C’est évidemment avec beaucoup d’intérêt que nous présentons le dernier numéro de cette revue que nous accompagnons depuis de nombreuses années et qui est consacré un État qui joue un rôle majeur dans la géopolitique de l’Asie du Sud et en même temps de l’Asie centrale, le Pakistan.
Ce pays à occupé une place majeure dans l’évolution du sous-continent indien depuis son indépendance. Issu de la partition de l’ancien empire des il a connu une trajectoire compliquée, à l’occasion de plusieurs guerres contre son voisin, l’union indienne à propos du Cachemire à propos duquel la situation est encore loin d’être réglée.
Pendant la période de confrontation Est-Ouest, le Pakistan a été l’un des éléments du dispositif étasunien dans la région, ce qui ne l’a pas empêché, pour des raisons d’alliance à revers, à se rapprocher de la Chine maoïste. Ce pays, comme le souligne Serge Sur, le rédacteur en chef de la revue, est le fruit d’une mutilation reposant sur une identité religieuse, celle de l’islam. Dans le même temps, à partir de 1979, le Pakistan est devenu la base arrière de l’action de subversion menée contre le régime prosoviétique de Kaboul jusqu’en 1989, avant d’apparaître comme une sorte de sanctuaire pour les talibans, notamment dans les zones tribales.
Tout en étant associé aux États-Unis dans la lutte contre le fondamentalisme et le terrorisme islamiste à partir du 11 septembre, le Pakistan accepte simultanément l’intrusion des drones américains sur son territoire pour se livrer à des actions d’éradication des chefs talibans, et en même temps la présence de Oussama Bin Laden sur son territoire, jusqu’à son exécution par les forces spéciales américaines.

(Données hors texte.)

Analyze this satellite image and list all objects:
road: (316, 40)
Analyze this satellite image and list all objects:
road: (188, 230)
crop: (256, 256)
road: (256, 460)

Au niveau intérieur le pays voit s’affronter des groupes ethniques et des obédiences religieuses, avec des territoires sur lesquels il peine à exercer son autorité, d’autant qu’une partie de sa population se répartit à cheval sur sa frontière avec l’Afghanistan. La vie politique du pays de difficultés de divers ordres, la vulnérabilité aux catastrophes naturelles, la tendance d’une armée à vouloir s’immiscer dans le jeu politique de façon permanente, des formes particulièrement évoluées de corruption et de violence sociétale criminelle.
Dans le même temps, et malgré tous ces éléments de faiblesse, le Pakistan n’a pas implosé, en dehors de la partition du Bangladesh en 1971, et l’État continue bon an mal an à exercer ses prérogatives, en s’appuyant sur une armée que l’on pourrait qualifier de prétorienne, et une très puissante agence de renseignements, l’ISI.
Ce pays qui est un gros importateur d’armement est également une puissance nucléaire, la seule en l’état actuel, du monde musulman.

  • Le premier article, de Christophe Jaffrelot, directeur de recherche à Sciences-po, insiste sur cette capacité de résistance du pays à toutes les contraintes extérieures et intérieures qu’il subit. L’auteur de cet article parle du syndrome pakistanais, entre trajectoires nationales des facteurs externes, en rappelant les alternances décennales entre pouvoir civil et pouvoir militaire, la continuité sociologique des élites dirigeantes, avec des grandes familles comme les Bhutto, et l’absence de consensus interne à propos de la place de l’islam dans la société. Le Pakistan parvient à rester un allié des États-Unis tout en traduisant un antiaméricanisme constant, exprimée par une fraction significative de la population et une politique ambiguë à l’égard des groupes extrémistes armés. La violence sectaire se sont aggravées, notamment contre la communauté chiite qui compte 30 millions de personnes sur une population totale de 180 millions d’habitants. Les communautés chrétiennes, beaucoup plus réduites, sont également l’objet de campagne d’attentats par des groupes radicaux comme Jandullah.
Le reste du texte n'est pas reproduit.